On Friday May 21 the University of Maryland School of Law held its graduation ceremonies. Judge Andre Davis of the U.S. Court of Appeals for the Fourth Circuit gave one of the best commencement addresses that I had ever heard. Twenty-nine of the students (more than 10% of the graduating class) qualified for the certificate of concentration in environmental law by earning at least 17 credits in environmental courses, including the required survey Environmental Law course, and by satisfying experiential learning and research requirements. On Thursday May 20 we held our annual pre-graduation awards ceremony to recognize these students. Dean Haddon presented the students with their certificates of concentration.
Enormous quantities of oil continue to pour into the Gulf of Mexico as a result of the blowout of the Deepwater Horizon oil platform. Unlike spills from oil tankers whether there is a finite amount of oil contained in the ship, here the spill is continuing and it appears to be much larger than originally estimated. This week an effort was made in the U.S. Senate to amend the Oil Pollution Act to raise the limit on liability for spills from oil platforms from clean up costs plus $75 million to clean up costs plus $10 billion. However, Republicans in the Senate blocked the effort. Bobby Jindal, the governor of Louisiana, is asking the U.S. Army Corps of Engineers to suspend environmental reviews and authorize immediate dredging to construct sand barriers to prevent some of the oil from reaching shore, an idea that has not been embraced by environmental scientists.

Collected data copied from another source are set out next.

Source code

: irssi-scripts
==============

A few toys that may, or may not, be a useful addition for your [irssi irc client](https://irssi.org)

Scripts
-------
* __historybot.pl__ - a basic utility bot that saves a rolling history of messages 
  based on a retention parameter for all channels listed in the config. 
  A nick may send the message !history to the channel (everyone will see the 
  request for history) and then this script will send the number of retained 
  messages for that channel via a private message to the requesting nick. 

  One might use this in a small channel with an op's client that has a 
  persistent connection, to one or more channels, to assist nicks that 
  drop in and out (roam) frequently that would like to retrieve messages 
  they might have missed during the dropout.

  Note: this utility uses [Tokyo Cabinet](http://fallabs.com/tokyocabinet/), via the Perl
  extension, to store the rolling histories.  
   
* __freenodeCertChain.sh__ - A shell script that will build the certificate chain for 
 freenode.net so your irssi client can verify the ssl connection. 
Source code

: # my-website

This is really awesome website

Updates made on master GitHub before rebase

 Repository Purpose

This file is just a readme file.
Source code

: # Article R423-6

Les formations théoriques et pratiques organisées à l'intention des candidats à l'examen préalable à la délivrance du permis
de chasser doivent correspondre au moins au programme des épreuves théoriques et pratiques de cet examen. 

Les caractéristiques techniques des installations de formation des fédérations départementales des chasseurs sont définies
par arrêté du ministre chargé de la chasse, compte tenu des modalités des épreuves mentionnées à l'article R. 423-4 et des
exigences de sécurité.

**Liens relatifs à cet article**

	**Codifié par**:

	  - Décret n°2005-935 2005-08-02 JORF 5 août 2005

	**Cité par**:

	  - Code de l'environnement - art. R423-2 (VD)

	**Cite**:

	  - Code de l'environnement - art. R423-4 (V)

On Thursday May 20, the U.S. Senate by a vote of 59-39 passed its version of the Obama administration’s financial reform legislation. While the legislation does not address environmental issues, it does contain an unusual provision that could break some new ground toward future efforts to green corporations’ supply chains. The bill approved by the Senate requires any publicly traded company using particular minerals as primary ingredients in their products to certify whether they originated in the Congo or surrounding countries. The minerals include wolframite, widely used as a source of tungsten in lightbulbs and other electronic products, gold, cassiterite, and columbite-tantalite. The bill requires the companies to detail what steps they have taken to ensure that the minerals do not benefit armed groups in Africa. The provision was added to the bill by voice vote after being introduced by Senator Sam Brownback (R-Kansas). Edward Wyatt, Congo Minerals Provision Becomes Part of Financial Bill, N.Y. Times, May 22, 2010, p. B8.
I am leaving for China in a few hours. I will be arriving in Shanghai on Monday night and visiting the World Expo there on Tuesday and Wednesday. On Thursday I will fly to Beijing to participate in conferences on tort law and climate change.